Mounted on an album page this image shows Lt. Col. William George Hamley of the Royal Engineers.

William George Hamley was born on 28 June, 1815 in Bodmin, Cornwall the eldest son of Vice-Admiral William Hamley and
Barbara Ogilvy. The Admiral had earned a bit of a name for himself during the Napoleonic Wars in 1806 when he
distinguished himself at the capture of Dara on the Dalmatian coast. The Admiralwas the son of William Hamley Esq. who
remembered for founding the noted toy company originally known as "Noah's Ark" but today known by the family name -
Hamleys.

After education at a local grammar school William George Hamley entered the Royal Engineers in 1833.

2nd Lieutenant - 3 August, 1833
1st Lieutenant - 25 September, 1836
2nd Captain - 1 May, 1845
Captain - 14 July, 1851
Lieut. Col. - 10 June, 1856
Brevet Colonel - 10 June, 1861
Colonel - 8 February, 1866
Retires on full-pay - 27 January, 1872
Honorary Major-General - 27 July, 1872

A search of
Harts' Army List does not show Hamley every serving with the rank of Major and it appears that he must have
skipped that rank which would have been a somewhat unusual occurrence. In fact the Royal Engineers at this time did not
have the regular rank of Major. Mr. Tim Watkins has provided some information found at
http://reubique.com/ explaining
this seemingly missing rank:

"Under Queen's Warrant, 5-7-1872, the rank of Major was established and that of 2nd Captain abolished.  All 2nd Captains
from that date were styled Captains, and Captains, Majors.  Though fresh commissions were not issued, the dates of their
existing commissions held good for the next rank."

While W. G. Hamley never saw action in active service during his entire career it was none the less marked by some
distinction.

Hamley was appointed Lieutenant Governor and Commander-in-Chief of the island Bermuda in 1864-65 and again in
1866-67.  It was during his first tenure (serving as Acting Governor) that the island was hit by an epidemic of yellow fever
which arrived on board a Confederate blockade-runner.  In
The Life of General Sir Edward Bruce Hamley*, William is
described as stalwartly working to stem the plague's tide until he himself was stricken with the fever. He recovered but the
ill-effects of the sickness would follow him for the rest of his life. Perhaps as reward for his dedicated service during this time
he was appointed to the Council of the Bermudas by Queen Victoria on December 23, 1865.

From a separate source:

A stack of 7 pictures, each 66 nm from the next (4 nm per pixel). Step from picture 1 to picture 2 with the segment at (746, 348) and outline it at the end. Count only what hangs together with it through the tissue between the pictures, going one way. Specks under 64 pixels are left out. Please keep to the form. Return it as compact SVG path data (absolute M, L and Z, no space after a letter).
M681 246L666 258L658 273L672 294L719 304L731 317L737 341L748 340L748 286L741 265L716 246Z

After his return to England from Bermuda
The Life of General Sir Edward Bruce Hamley states that William's "life was one
long martyrdom from sciatica and acute rheumatic pains, when restless days would succeed the broken nights. But nothing
could sour that sweet temper or quell the intellectual energy. Enfeebled by pain, he would pull himself together to write one
of his thoughtful articles for Blackwood's when he was one of 'Magas' regular contributors."

Hamley had quite a literary career. As far back as 1850, while still a Captain he had written his first novel Lady Lee's
Widowhood
. About the same time he began writing for both Fraser's and Blackwood's magazines. The novel Captain
Clutterbuck's Champagne. A West Indian Reminiscence
 was published in 1862. One of the Blackwood's series about the
opening of the Suez Canal was titled
A New Sea in an Old Land: Being Papers Suggested by a Visit to Egypt at the End of
1869  
(1871) After his retirement in 1872 he wrote the novels Guilty of Not Guilty? A Tale (1878), The House of Lys (1879)
and
Traseaden Hall: When George the Third was King (1882).

William Hamley married Olivia Arbuthnot Gallwey on 8 September, 1847 and had a least four children - three sons and a
daughter.

Major General William George Hamley died on 6 April, 1893.


Mounted Photograph
4 1/4 inches by 3 1/4 inches (10.8 cm x 8.9 cm)
Unknown Photographer
England
c. 1859

* General Sir Edward Bruce Hamley KCMG KCB, Royal Engineers (1824-1893) was William George Hamley's  younger
brother. He served in the Crimea as aide-de-camp to Sir Richard Dacres and later in Egypt at the battle of Tel el-Kebir when
he commanded the 2nd division of the expedition under Sir Garnet Wolseley. He was also a prolific writer.